You already know how to read a transfer function's poles and zeros and compute the frequency response. Second-order systems put those tools to work on a family of transfer functions that appears everywhere in engineering: H(s) = ω_n²/(s² + 2ζω_n·s + ω_n²). This form has exactly two poles, and their location in the s-plane is entirely determined by two parameters — the natural frequency ω_n (in rad/s) and the damping ratio ζ (dimensionless). Learning to read these parameters at a glance is the core skill here.
The natural frequency ω_n is the frequency at which the system would oscillate forever if there were no energy loss — like a frictionless pendulum. The damping ratio ζ describes how quickly energy is removed. When ζ = 0, oscillations never die. When ζ = 1 (critical damping), the system returns to rest as fast as possible without oscillating. When ζ > 1 (overdamped), it returns sluggishly with no oscillation at all. The interesting and practical regime is underdamped: 0 < ζ < 1, where the system oscillates while the amplitude decays exponentially. Most real springs, electrical LC circuits, and mechanical suspensions live in this regime.
Resonance occurs in underdamped systems when an input frequency matches the system's natural frequency.
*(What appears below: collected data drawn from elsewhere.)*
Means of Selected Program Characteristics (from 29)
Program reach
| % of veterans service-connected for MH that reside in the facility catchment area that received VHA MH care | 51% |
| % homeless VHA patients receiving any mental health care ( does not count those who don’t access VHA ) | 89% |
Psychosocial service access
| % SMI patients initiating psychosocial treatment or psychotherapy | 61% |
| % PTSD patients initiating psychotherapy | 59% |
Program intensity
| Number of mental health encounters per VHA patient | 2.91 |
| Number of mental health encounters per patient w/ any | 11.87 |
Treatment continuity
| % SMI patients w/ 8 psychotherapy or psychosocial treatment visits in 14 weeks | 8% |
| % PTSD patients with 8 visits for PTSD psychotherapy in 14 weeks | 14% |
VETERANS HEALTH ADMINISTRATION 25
At resonance, the frequency response magnitude peaks — sometimes dramatically so. The peak frequency is ω_r = ω_n√(1 − 2ζ²), which is close to ω_n for small ζ. The peak magnitude scales as 1/(2ζ√(1−ζ²)), so as ζ → 0, the peak becomes arbitrarily large. This explains why a child pumping a swing at exactly the right rhythm builds up large oscillations, and why the Tacoma Narrows Bridge famously collapsed — the driving frequency matched the bridge's natural frequency with insufficient damping.
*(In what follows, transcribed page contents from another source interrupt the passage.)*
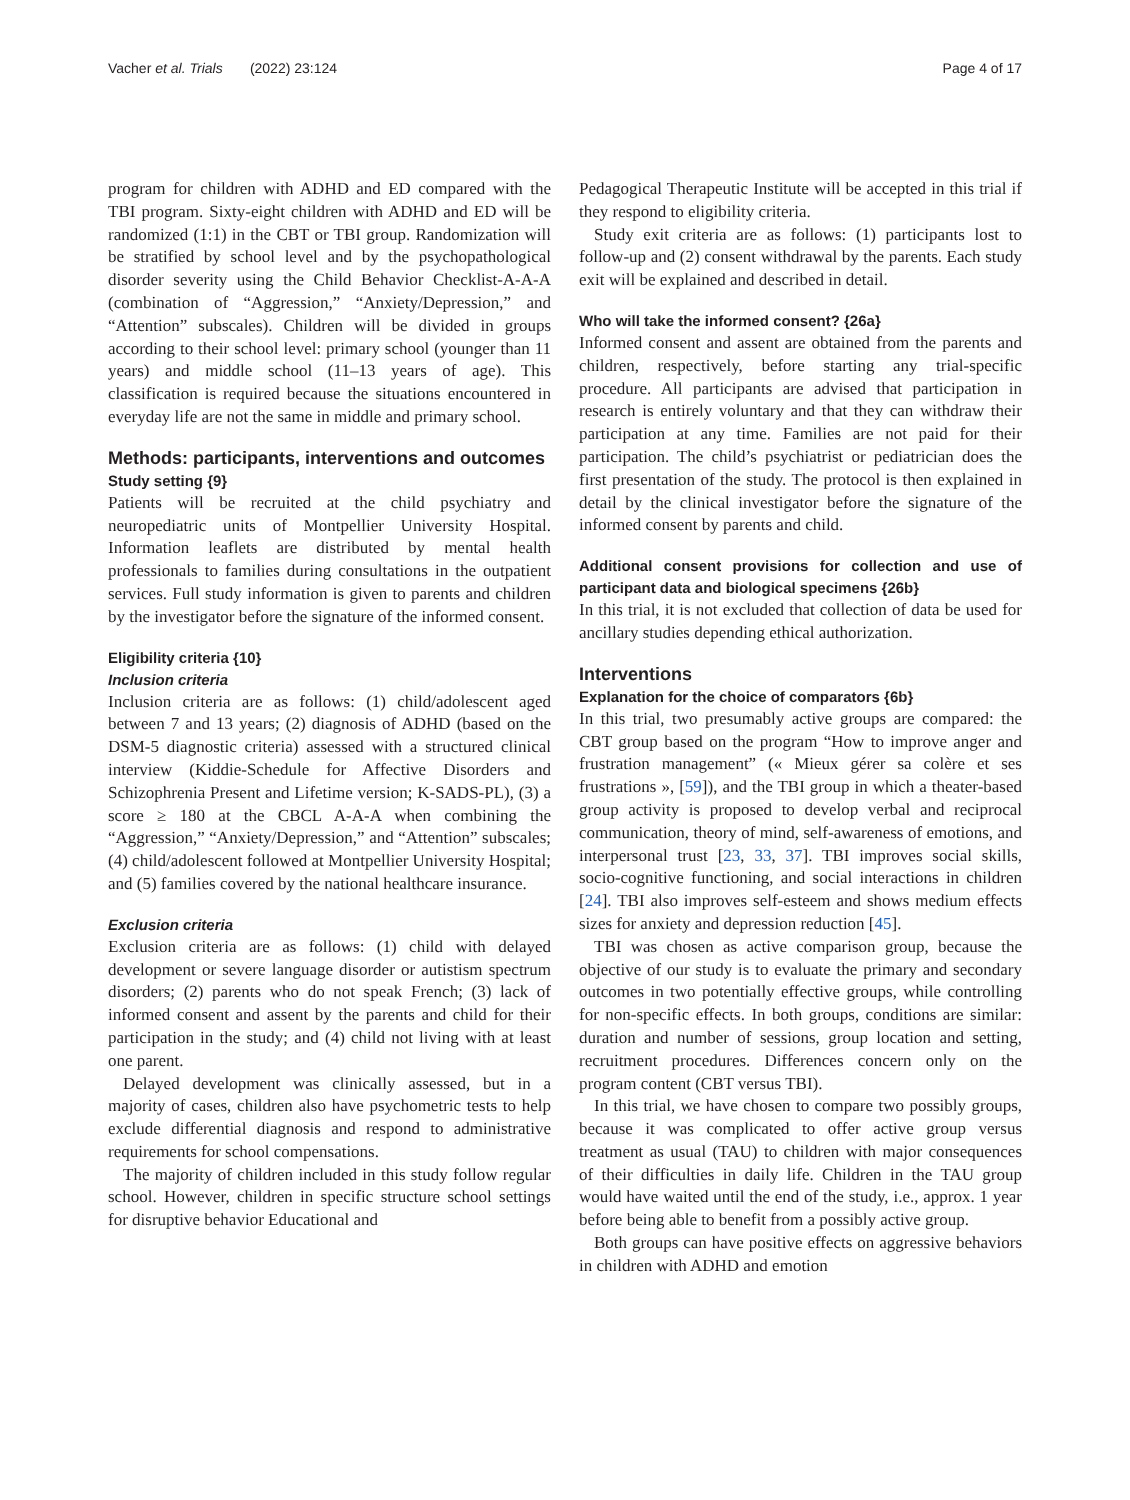Vacher et al. Trials (2022) 23:124 Page 4 of 17
program for children with ADHD and ED compared with the TBI program. Sixty-eight children with ADHD and ED will be randomized (1:1) in the CBT or TBI group. Randomization will be stratified by school level and by the psychopathological disorder severity using the Child Behavior Checklist-A-A-A (combination of “Aggression,” “Anxiety/Depression,” and “Attention” subscales). Children will be divided in groups according to their school level: primary school (younger than 11 years) and middle school (11–13 years of age). This classification is required because the situations encountered in everyday life are not the same in middle and primary school.
Methods: participants, interventions and outcomes
Study setting {9}
Patients will be recruited at the child psychiatry and neuropediatric units of Montpellier University Hospital. Information leaflets are distributed by mental health professionals to families during consultations in the outpatient services. Full study information is given to parents and children by the investigator before the signature of the informed consent.
Eligibility criteria {10}
Inclusion criteria
Inclusion criteria are as follows: (1) child/adolescent aged between 7 and 13 years; (2) diagnosis of ADHD (based on the DSM-5 diagnostic criteria) assessed with a structured clinical interview (Kiddie-Schedule for Affective Disorders and Schizophrenia Present and Lifetime version; K-SADS-PL), (3) a score ≥ 180 at the CBCL A-A-A when combining the “Aggression,” “Anxiety/Depression,” and “Attention” subscales; (4) child/adolescent followed at Montpellier University Hospital; and (5) families covered by the national healthcare insurance.
Exclusion criteria
Exclusion criteria are as follows: (1) child with delayed development or severe language disorder or autistism spectrum disorders; (2) parents who do not speak French; (3) lack of informed consent and assent by the parents and child for their participation in the study; and (4) child not living with at least one parent.
Delayed development was clinically assessed, but in a majority of cases, children also have psychometric tests to help exclude differential diagnosis and respond to administrative requirements for school compensations.
The majority of children included in this study follow regular school. However, children in specific structure school settings for disruptive behavior Educational and
Pedagogical Therapeutic Institute will be accepted in this trial if they respond to eligibility criteria.
Study exit criteria are as follows: (1) participants lost to follow-up and (2) consent withdrawal by the parents. Each study exit will be explained and described in detail.
Who will take the informed consent? {26a}
Informed consent and assent are obtained from the parents and children, respectively, before starting any trial-specific procedure. All participants are advised that participation in research is entirely voluntary and that they can withdraw their participation at any time. Families are not paid for their participation. The child’s psychiatrist or pediatrician does the first presentation of the study. The protocol is then explained in detail by the clinical investigator before the signature of the informed consent by parents and child.
Additional consent provisions for collection and use of participant data and biological specimens {26b}
In this trial, it is not excluded that collection of data be used for ancillary studies depending ethical authorization.
Interventions
Explanation for the choice of comparators {6b}
In this trial, two presumably active groups are compared: the CBT group based on the program “How to improve anger and frustration management” (« Mieux gérer sa colère et ses frustrations », [59]), and the TBI group in which a theater-based group activity is proposed to develop verbal and reciprocal communication, theory of mind, self-awareness of emotions, and interpersonal trust [23, 33, 37]. TBI improves social skills, socio-cognitive functioning, and social interactions in children [24]. TBI also improves self-esteem and shows medium effects sizes for anxiety and depression reduction [45].
TBI was chosen as active comparison group, because the objective of our study is to evaluate the primary and secondary outcomes in two potentially effective groups, while controlling for non-specific effects. In both groups, conditions are similar: duration and number of sessions, group location and setting, recruitment procedures. Differences concern only on the program content (CBT versus TBI).
In this trial, we have chosen to compare two possibly groups, because it was complicated to offer active group versus treatment as usual (TAU) to children with major consequences of their difficulties in daily life. Children in the TAU group would have waited until the end of the study, i.e., approx. 1 year before being able to benefit from a possibly active group.
Both groups can have positive effects on aggressive behaviors in children with ADHD and emotion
Connecting back to your frequency response knowledge: the poles of H(s) are at s = −ζω_n ± jω_n√(1−ζ²). These complex poles sit in the left half-plane (stable system) but close to the imaginary axis when ζ is small. The closer they are to the imaginary axis, the sharper and taller the resonance peak. In filter design, a high-Q (low-damping) second-order system creates a sharp bandpass or notch; in mechanical design, low damping is usually dangerous and engineers add dashpots or viscoelastic materials to move the poles away from the axis. The pole locations give you both the transient behavior (decay rate, oscillation frequency) and the frequency response (where and how sharply the system resonates) — two descriptions of the same underlying physics.